■ **AIM OF THE EXERCISE**
In the follicular lymphoma article below, rewrite the text from "Professor of Pharmacy" up to and including "not been investigated.", replacing "relapsed" with "recurrent" everywhere.

■ **PASSAGE TO READ**
+---+
Rituximab Maintenance Prolongs Progression-Free Survival in Patients with Relapsed Follicular Lymphoma Undergoing High-Dose Chemotherapy and Autologous Transplantation

JHOP - June 2013 VOL 3, NO 2 - From the Literature
Robert J. Ignoffo, PharmD, FASHP, FCSHP

Professor of Pharmacy
College of Pharmacy
Touro University–California, Mare Island
Vallejo, CA
Clinical Professor Emeritus
University of California
San Francisco, CA

Background: In the majority of patients with follicular lymphoma (FL), chemotherapy results in initial high rates of remission, but the disease relapses in many patients. The response rates decrease in patients with relapsed disease, as does the response duration. A high-dose chemotherapy and autologous stem-cell transplantation (HDC-ASCT) strategy has been shown to improve outcomes in patients with FL recurrence. Although the role of rituximab maintenance in relapsed FL in the first-line and salvage settings has been established, the role of second-line rituximab maintenance after HDC-ASCT has not been investigated.
+---+
■ **DATA FOR ANALYSIS**
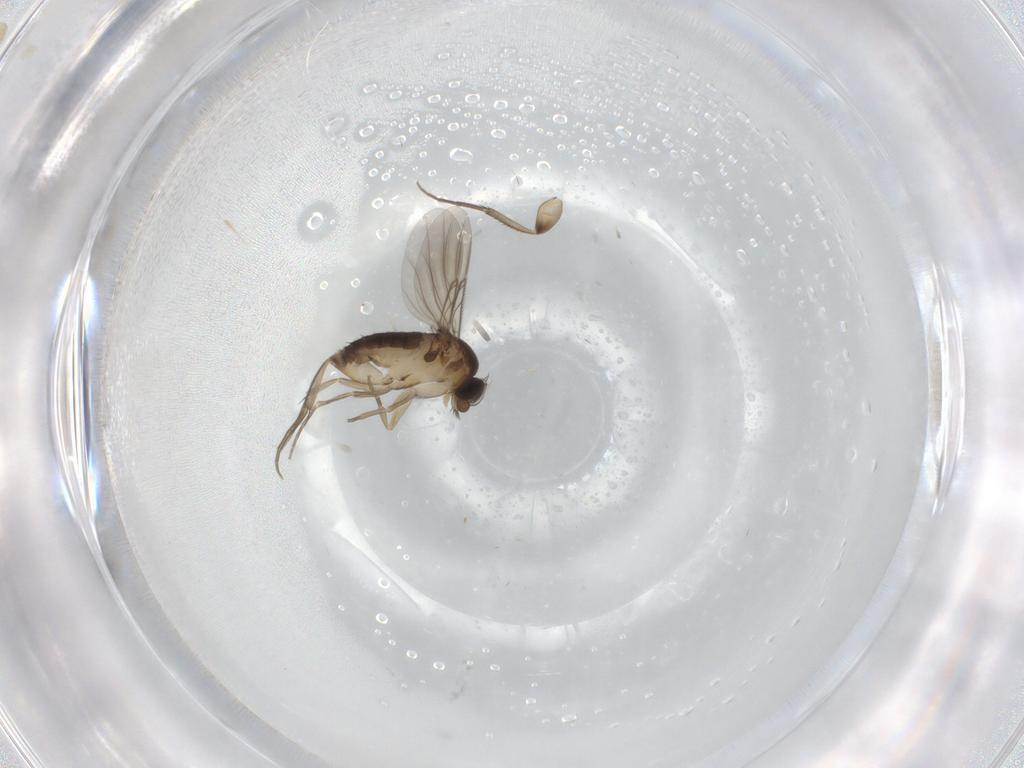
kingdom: Animalia
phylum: Arthropoda
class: Insecta
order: Diptera
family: Phoridae
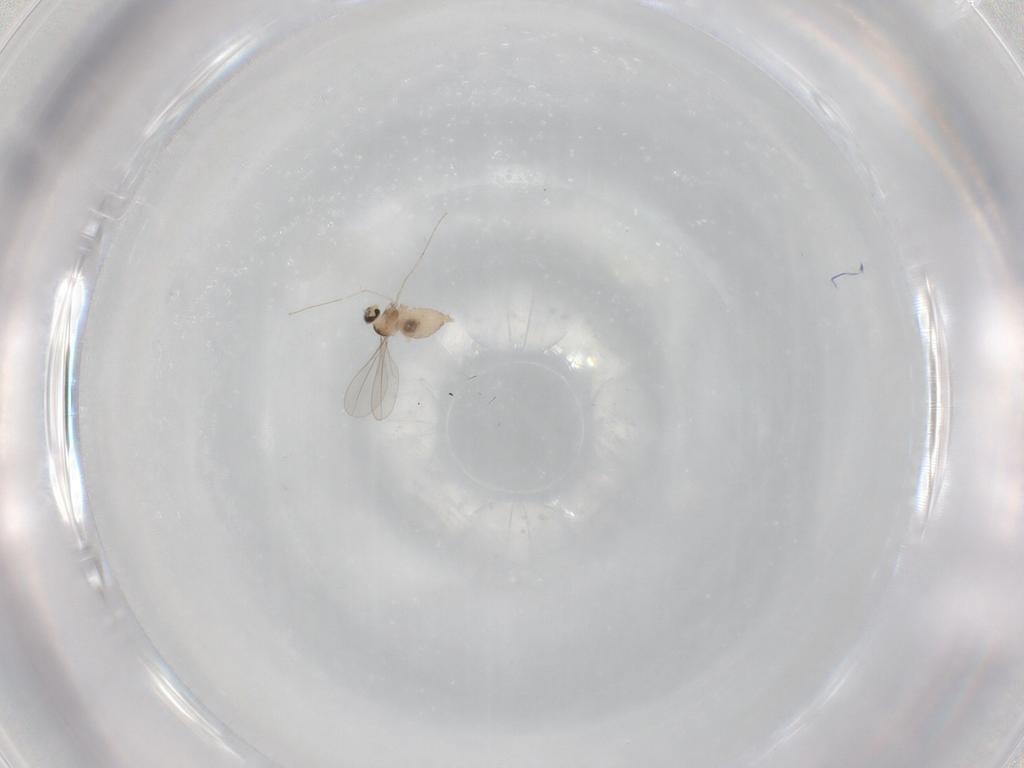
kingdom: Animalia
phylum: Arthropoda
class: Insecta
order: Diptera
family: Cecidomyiidae
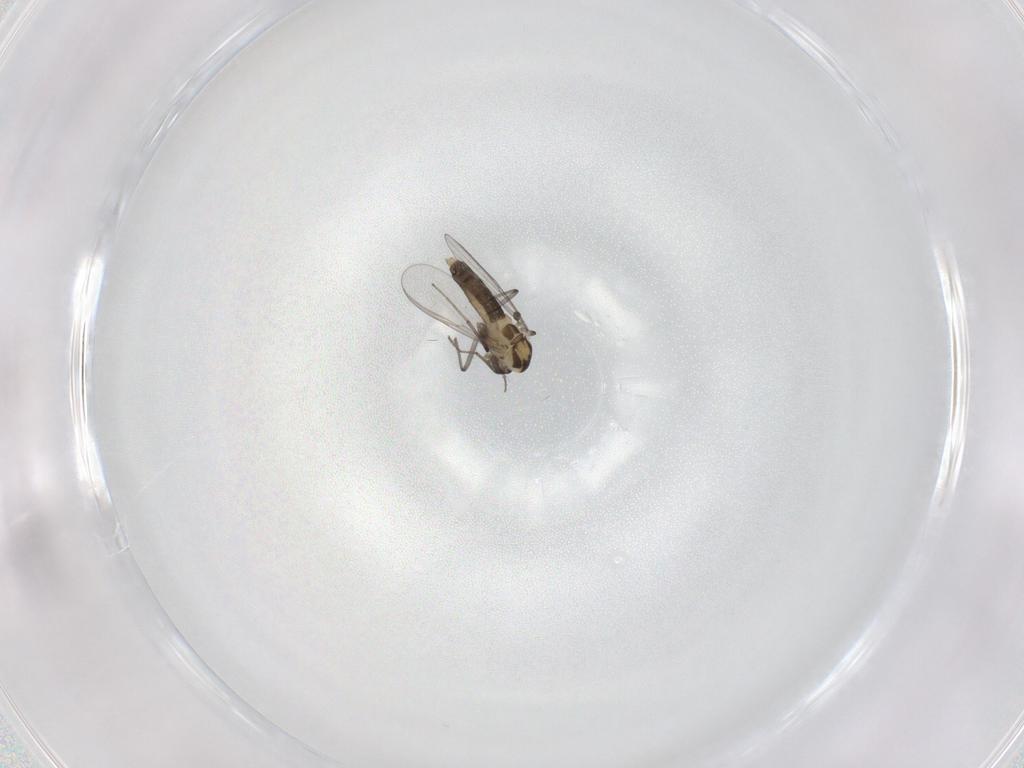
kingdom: Animalia
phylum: Arthropoda
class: Insecta
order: Diptera
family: Chironomidae
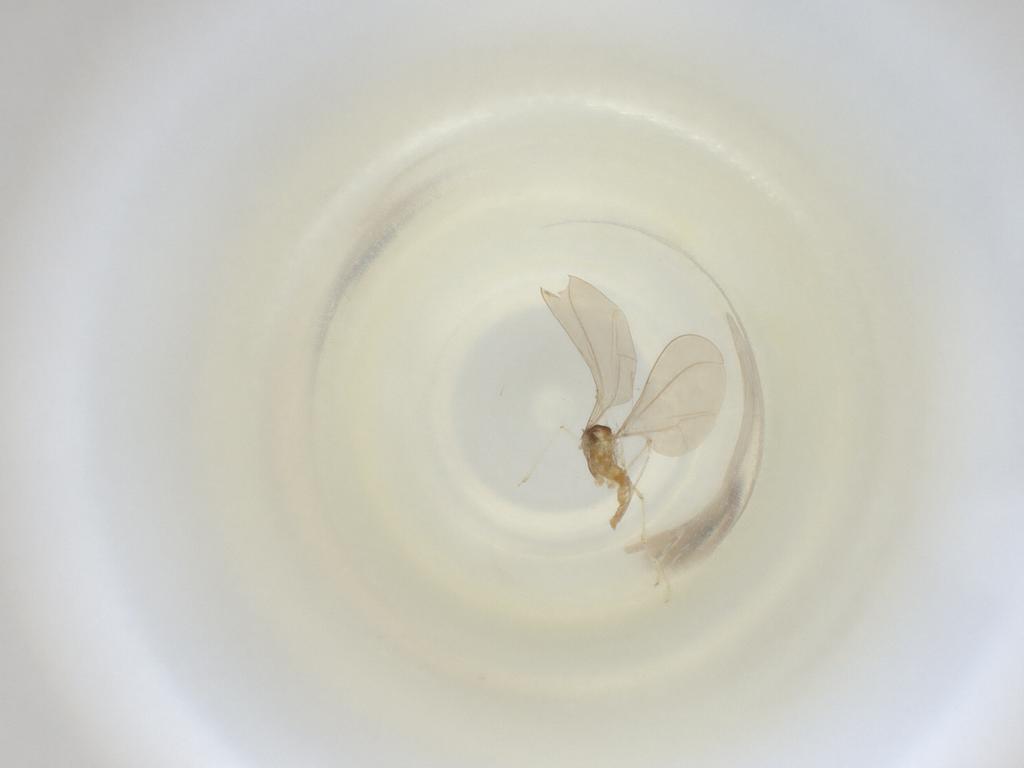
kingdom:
+---+
■ **ANSWER FOR THIS EXERCISE**
Professor of Pharmacy
College of Pharmacy
Touro University–California, Mare Island
Vallejo, CA
Clinical Professor Emeritus
University of California
San Francisco, CA

Background: In the majority of patients with follicular lymphoma (FL), chemotherapy results in initial high rates of remission, but the disease relapses in many patients. The response rates decrease in patients with recurrent disease, as does the response duration. A high-dose chemotherapy and autologous stem-cell transplantation (HDC-ASCT) strategy has been shown to improve outcomes in patients with FL recurrence. Although the role of rituximab maintenance in recurrent FL in the first-line and salvage settings has been established, the role of second-line rituximab maintenance after HDC-ASCT has not been investigated.